Allers-retours entre observations et théorie, temps long de la recherche, travail d’équipe… Ces scientifiques y détaillent la manière dont la science se construit. Participant déjà à des projets de diffusion de la démarche scientifique auprès d’élèves ou de sketchnotes similaires sur le sexisme dans le monde de la science, Maëlis Arnould du Laboratoire de géologie de Lyon : Terre, planètes, environnement3  souhaitait « expliquer que l’acquisition de connaissances est un processus qui prend du temps et que la compréhension du monde qui nous entoure n’est jamais figée », tout en abordant la question de l’incertitude en science et des débats scientifiques. Sa planche illustrée sur la dérive des continents revient donc sur l’histoire de cette idée qui a peiné à s’imposer tant que la démarche scientifique n’avait pas apporté suffisamment de preuves pour créer un consensus dans la communauté scientifique.

Extrait compte Twitter
Si les sketchnotes sur des thèmes astrophysiques ont été diffusées via le compte Twitter d’Éric Lagadec, c’est l’influenceur Pierre Henriquet qui a diffusé les autres planches, en partenariat avec le CNRS.

« Il était aussi très important pour moi de rappeler la place des femmes dans la recherche. », confie Éric Lagadec. Il cite ainsi les travaux des astrophysiciennes Henrietta Leavitt sur le calcul des distances dans l’Univers ou Margaret Burbidge dans le chapitre « Comment les scientifiques savent que nous sommes des poussières d’étoiles ? ». « J’essaie toujours d’amener la science là où elle ne va pas. Dans ce projet, la forme et l’approche m’ont plu. J’apprécie beaucoup de voir le CNRS s’investir dans la diffusion des connaissances. », précise-t-il.

Faire venir vers ces planches et sur le site du CNRS des personnes qui n’y viendraient pas naturellement, et toucher un public plus large, « c’est l’objectif », confirme Nicolas Arnaud : « Avec ce format qui intéresse quand même les habitués, nous essayons d’aller chercher ces nouvelles personnes, de les faire rêver, de les intriguer. »

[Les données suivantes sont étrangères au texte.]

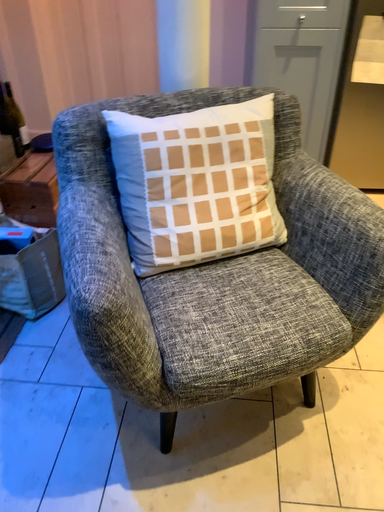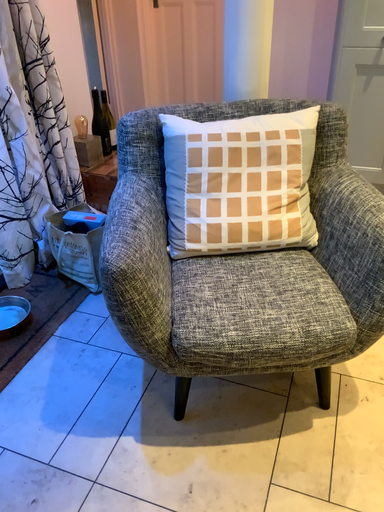
Question: How did the camera likely rotate when shooting the video?

Choices:
 (A) rotated left
 (B) rotated right

Answer: (A)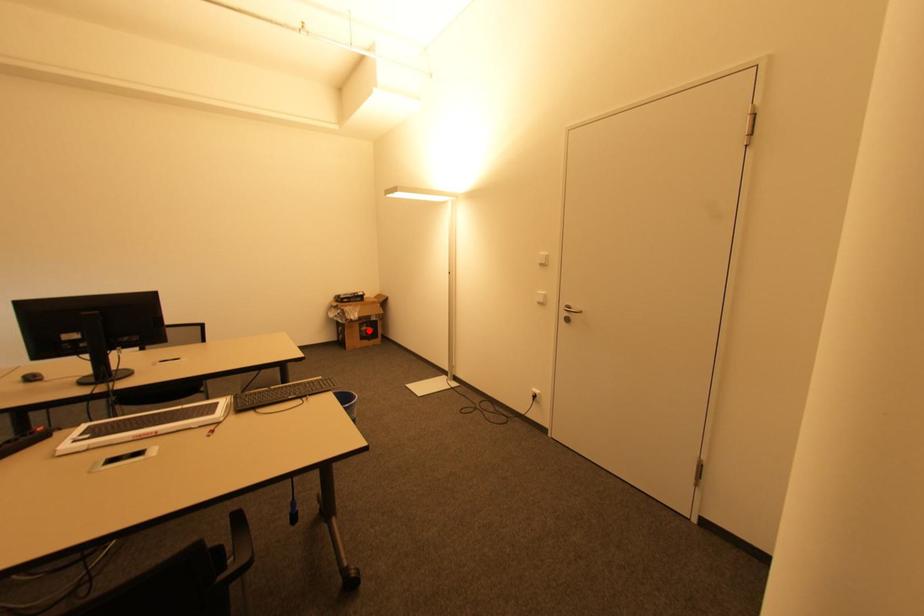
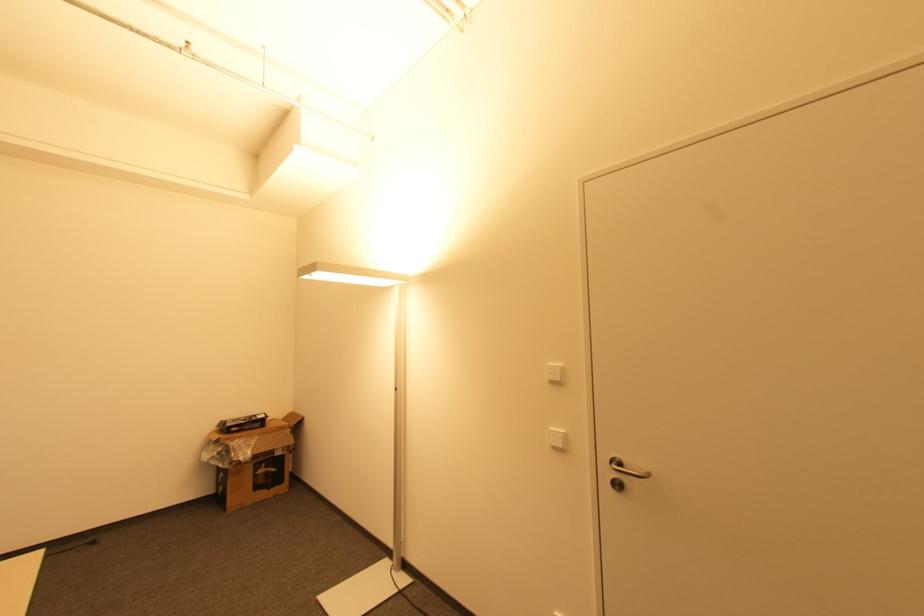
Where in the second image is the point corresponding to the highlighted location from the first image?

(268, 472)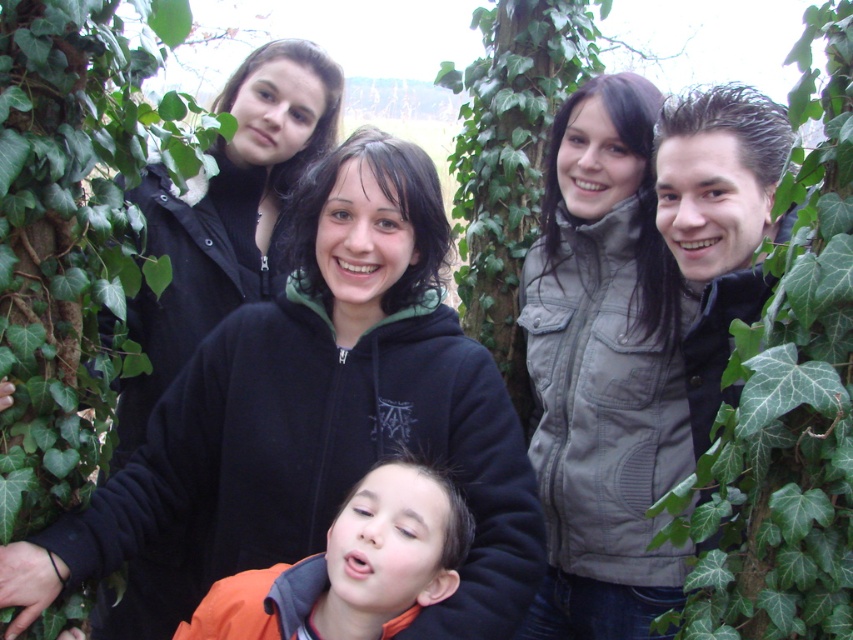
Question: Does green leafy ivy at center have a smaller size compared to orange fleece jacket at lower center?

Choices:
 (A) no
 (B) yes

Answer: (A)

Question: Which object is farther from the camera taking this photo?

Choices:
 (A) orange fleece jacket at lower center
 (B) green leafy ivy at center

Answer: (A)

Question: Does green leafy ivy at upper right have a lesser width compared to orange fleece jacket at lower center?

Choices:
 (A) yes
 (B) no

Answer: (A)

Question: Which is farther from the orange fleece jacket at lower center?

Choices:
 (A) green leafy ivy at center
 (B) green leafy ivy at upper right

Answer: (A)

Question: Among these points, which one is farthest from the camera?

Choices:
 (A) (723, 442)
 (B) (35, 472)

Answer: (B)

Question: In this image, where is green leafy ivy at center located relative to green leafy ivy at upper right?

Choices:
 (A) above
 (B) below

Answer: (A)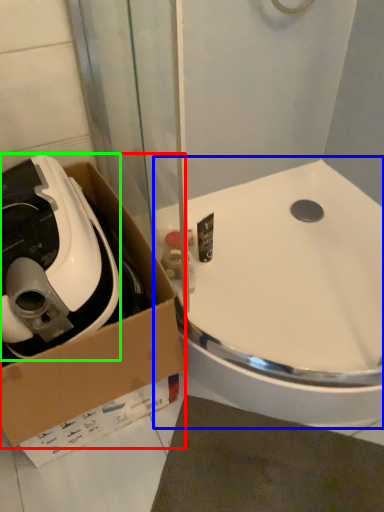
Question: Estimate the real-world distances between objects in this image. Which object is closer to box (highlighted by a red box), sink (highlighted by a blue box) or appliance (highlighted by a green box)?

Choices:
 (A) sink
 (B) appliance

Answer: (B)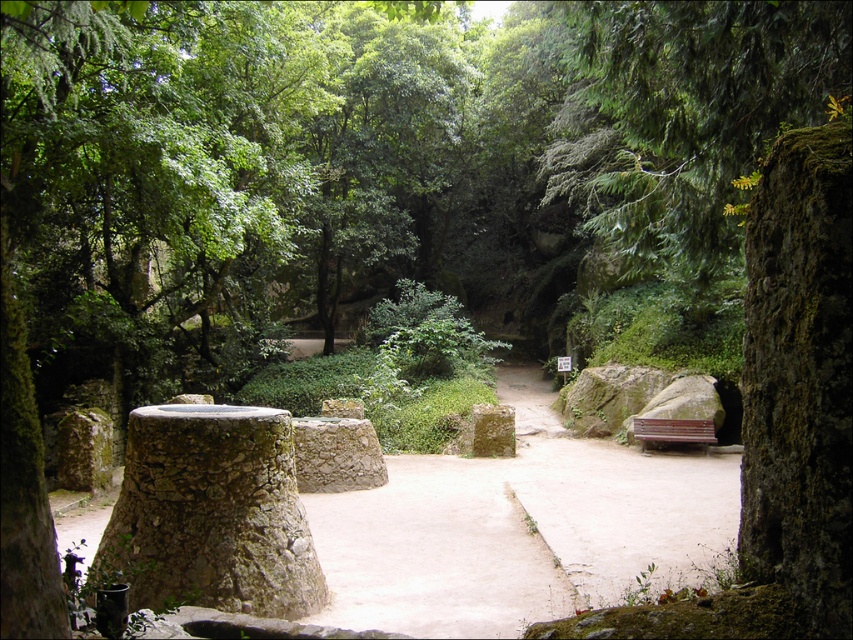
Question: Which of the following is the farthest from the observer?

Choices:
 (A) (509, 408)
 (B) (532, 522)

Answer: (A)

Question: Considering the relative positions of smooth stone path at center and green mossy stone at center in the image provided, where is smooth stone path at center located with respect to green mossy stone at center?

Choices:
 (A) right
 (B) left

Answer: (B)

Question: Observing the image, what is the correct spatial positioning of smooth stone path at center in reference to green mossy stone at center?

Choices:
 (A) above
 (B) below

Answer: (A)

Question: Does smooth stone path at center have a lesser width compared to green mossy stone at center?

Choices:
 (A) yes
 (B) no

Answer: (B)

Question: Which point is closer to the camera taking this photo?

Le projet vise aussi à toucher le monde éducatif. Les sujets abordés sont en effet en lien avec plusieurs enseignements scientifiques du secondaire. Des professeurs ont d’ailleurs permis d’améliorer, par leurs remarques, le contenu de la planche de Maëlis Arnould qui les en remercie : « J’avais trop simplifié une notion qui me paraissait compliquée pour les jeunes mais les enseignants ont indiqué qu’elle était compréhensible dès la classe de cinquième et que je pouvais donc être plus rigoureuse dans mon explication sans perdre ce public. » Les sketchnotes sont ainsi disponibles en ligne et se déclinent également en format kakémonos. Le livre devrait aussi être adressé aux inspecteurs pédagogiques régionaux (IPR) en sciences de la vie et de la Terre et en physique qui le souhaitent. Enfin, la question de la démarche scientifique est au cœur de l’Année des géosciences qui démarre en septembre 2024 et pour laquelle le CNRS travaille avec le Ministère de l’Éducation nationale et les IPR.

Avec un premier tirage ambitieux de 8 000 exemplaires, l’ouvrage sera disponible dans de nombreuses librairies sur le territoire national et en ligne.

  • 1CNRS/Observatoire de la Côte d’Azur/Université Côte d’Azur.
  • 2Les auteurs et autrices sont : Abder El Albani, géologue, professeur à l’Université de Poitiers ; Maëlis Arnould, enseignante-chercheuse à l’Université Claude Bernard Lyon 1 ; Kristel Chanard, chercheuse en géophysique IGN à l’Institut de physique du globe de Paris ; Nicolas Coltice, enseignant-chercheur de géosciences à l’École normale supérieure ; Éric Lagadec, astrophysicien au Laboratoire Lagrange de l’Observatoire de la Côte d’Azur ; Alexandre Schubnel, chercheur en géophysique du CNRS au Laboratoire de géologie de l’ENS.
  • 3CNRS/ENS Lyon/Université Claude Bernard Lyon 1.